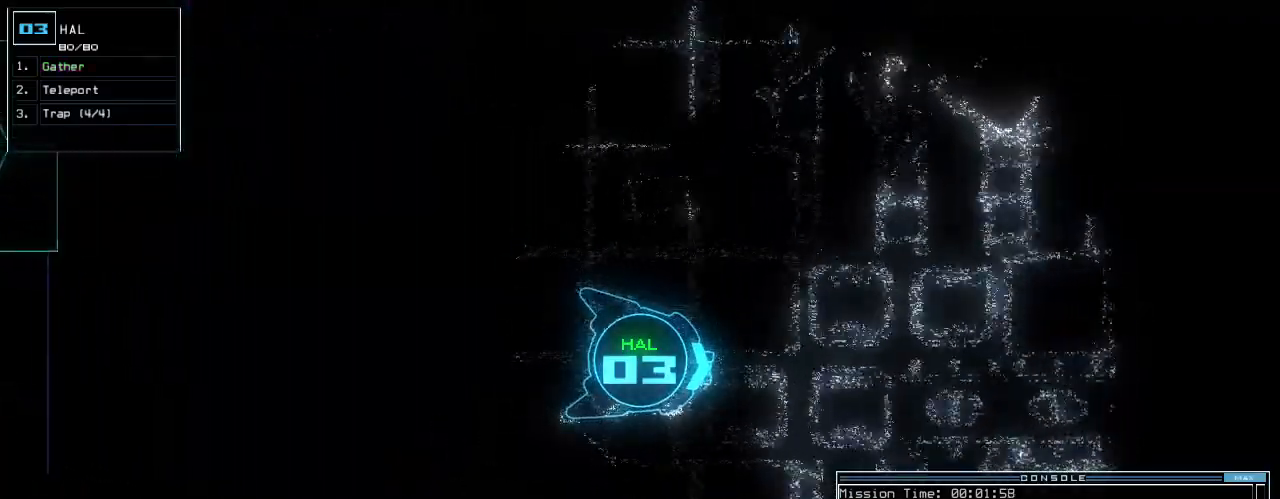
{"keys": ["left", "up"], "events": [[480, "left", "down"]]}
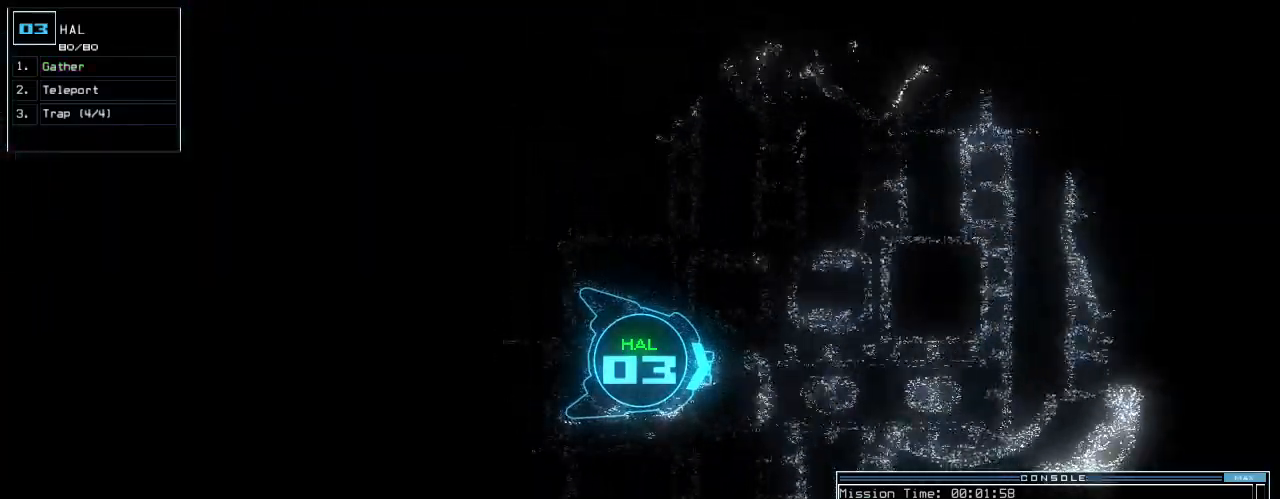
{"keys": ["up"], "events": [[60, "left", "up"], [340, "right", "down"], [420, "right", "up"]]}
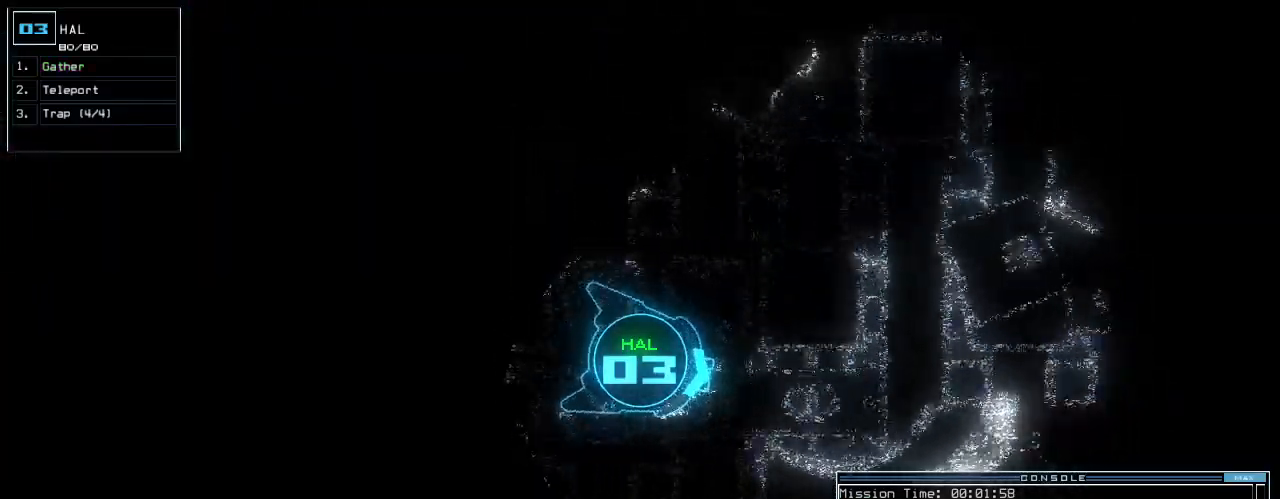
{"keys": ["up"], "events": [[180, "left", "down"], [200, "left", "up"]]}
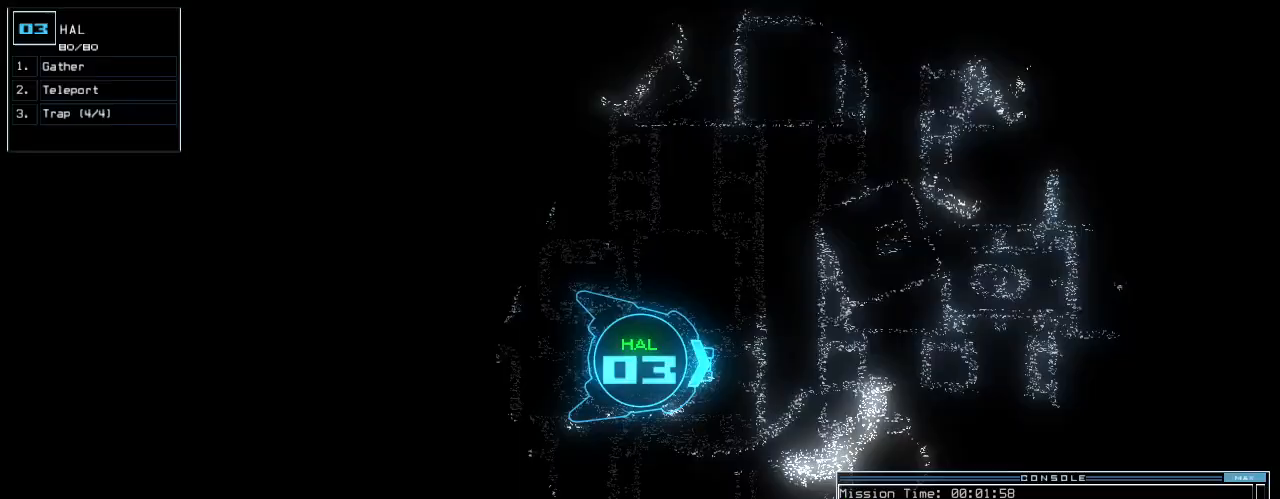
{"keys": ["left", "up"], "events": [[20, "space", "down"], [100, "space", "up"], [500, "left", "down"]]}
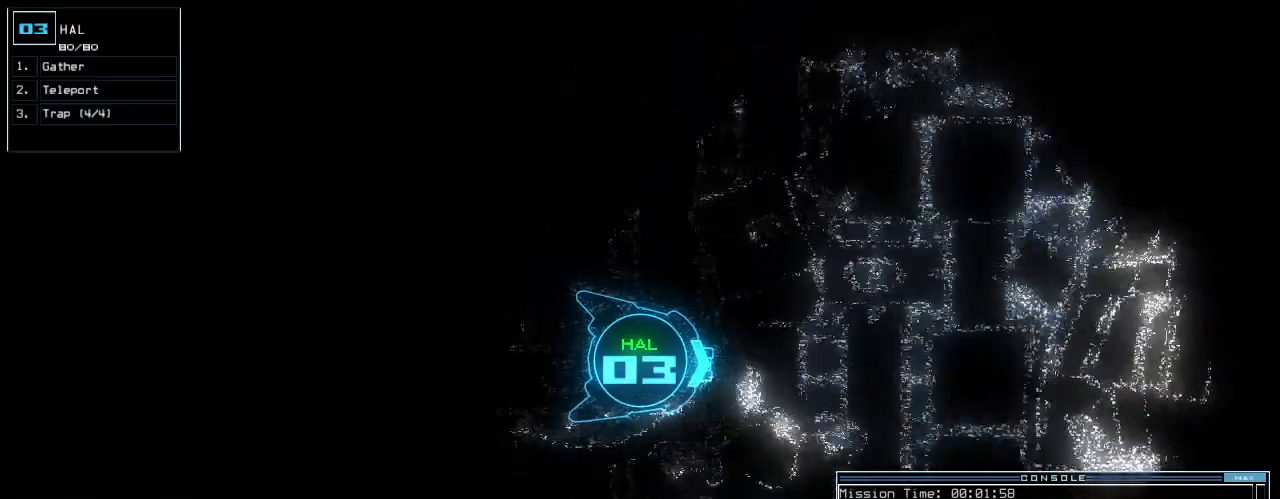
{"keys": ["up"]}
...
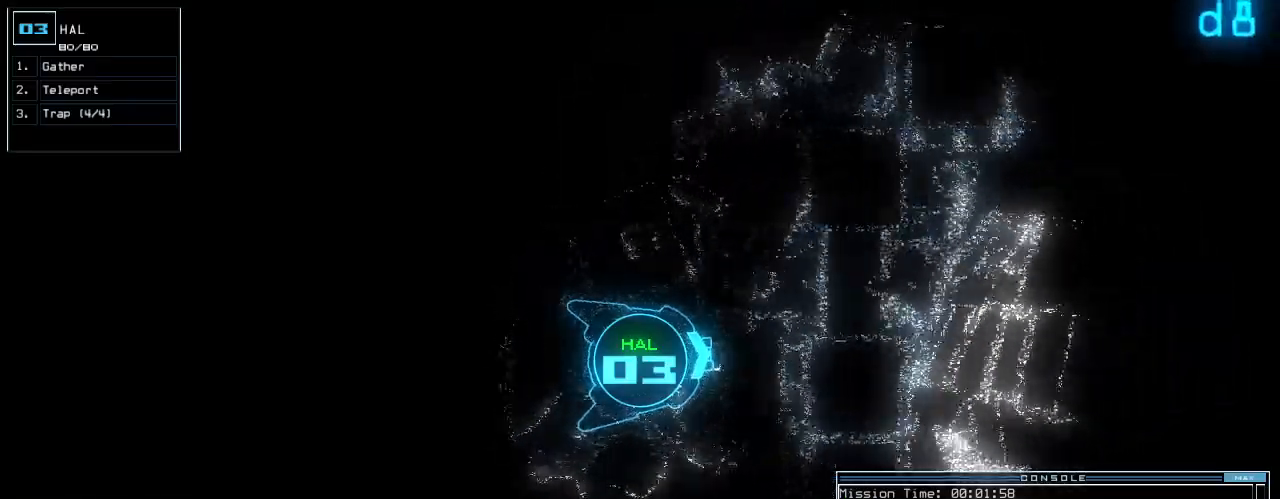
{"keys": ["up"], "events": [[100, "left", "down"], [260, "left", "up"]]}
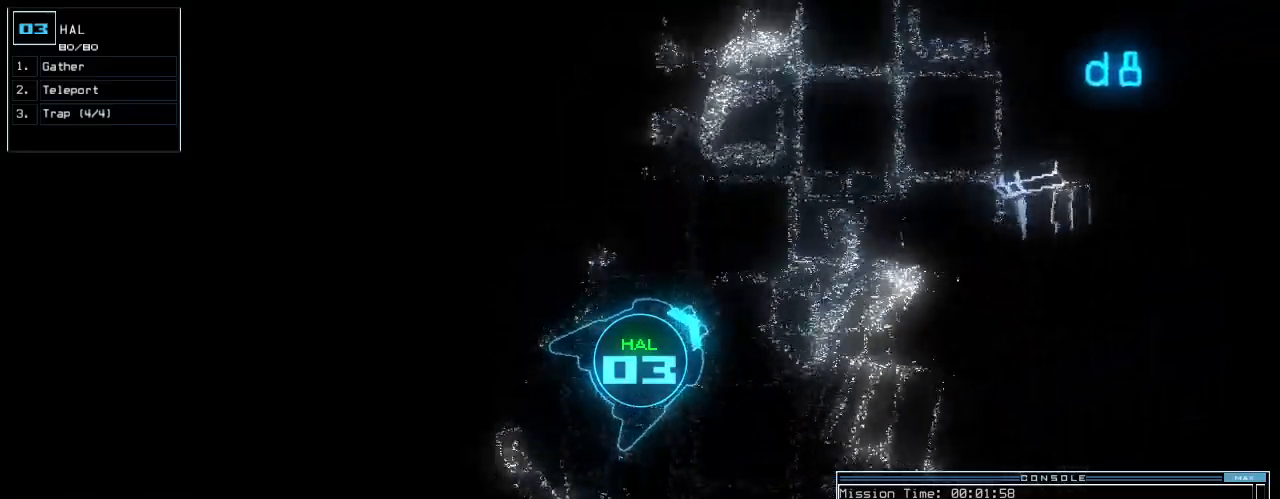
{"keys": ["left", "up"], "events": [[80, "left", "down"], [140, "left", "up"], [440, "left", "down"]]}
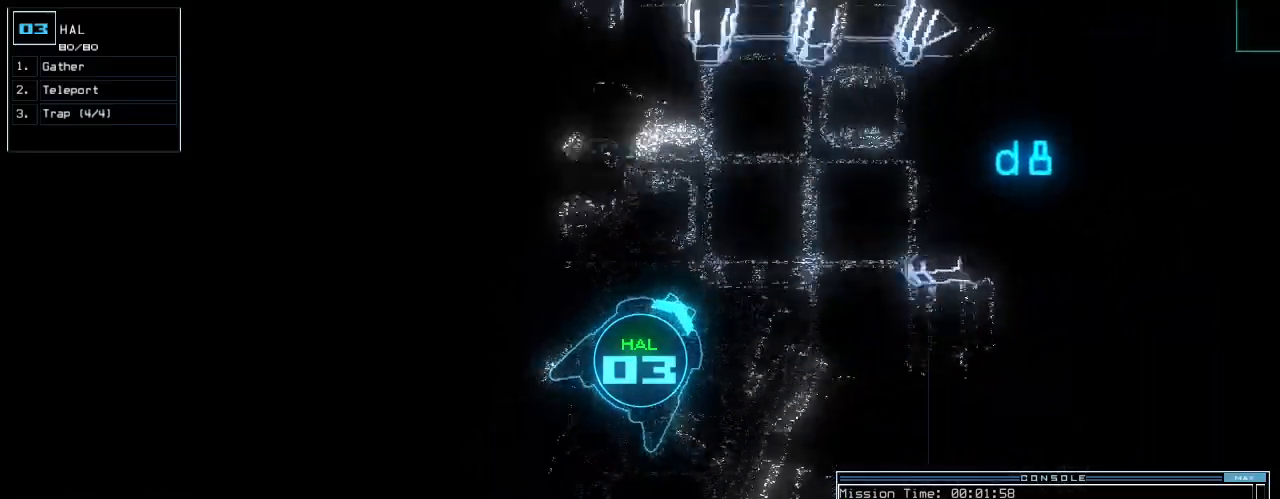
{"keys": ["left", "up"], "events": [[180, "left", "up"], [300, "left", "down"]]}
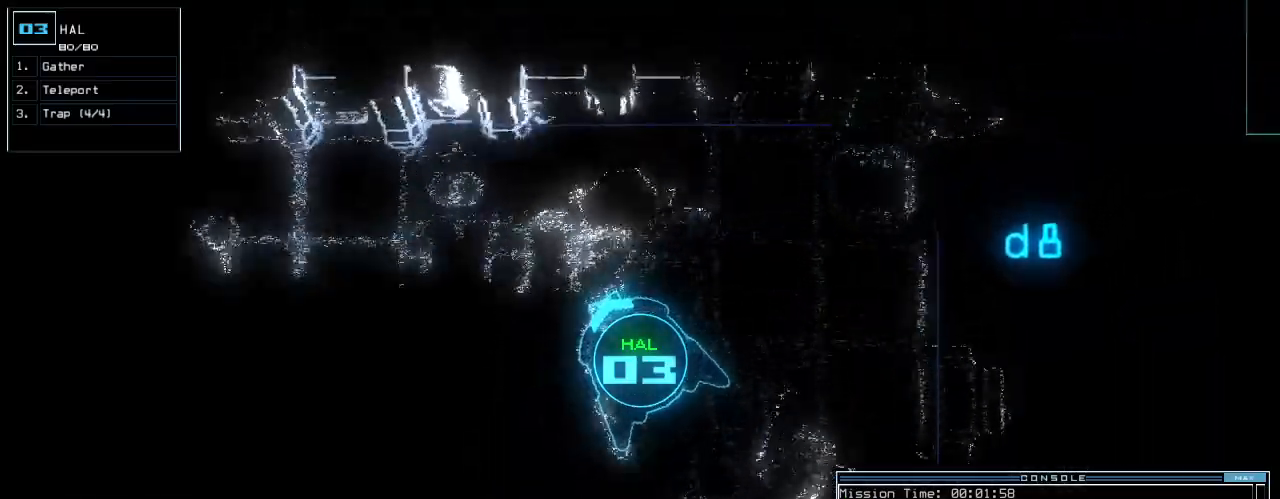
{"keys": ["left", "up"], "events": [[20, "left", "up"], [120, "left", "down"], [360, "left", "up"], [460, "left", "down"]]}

WHAT TO WORK ON.
Could you report every line of the material that contains the string "down"?

REPLY.
{"keys": ["left", "up"], "events": [[480, "left", "down"]]}
{"keys": ["up"], "events": [[60, "left", "up"], [340, "right", "down"], [420, "right", "up"]]}
{"keys": ["up"], "events": [[180, "left", "down"], [200, "left", "up"]]}
{"keys": ["left", "up"], "events": [[20, "space", "down"], [100, "space", "up"], [500, "left", "down"]]}
{"keys": ["up"], "events": [[100, "left", "down"], [260, "left", "up"]]}
{"keys": ["left", "up"], "events": [[80, "left", "down"], [140, "left", "up"], [440, "left", "down"]]}
{"keys": ["left", "up"], "events": [[180, "left", "up"], [300, "left", "down"]]}
{"keys": ["left", "up"], "events": [[20, "left", "up"], [120, "left", "down"], [360, "left", "up"], [460, "left", "down"]]}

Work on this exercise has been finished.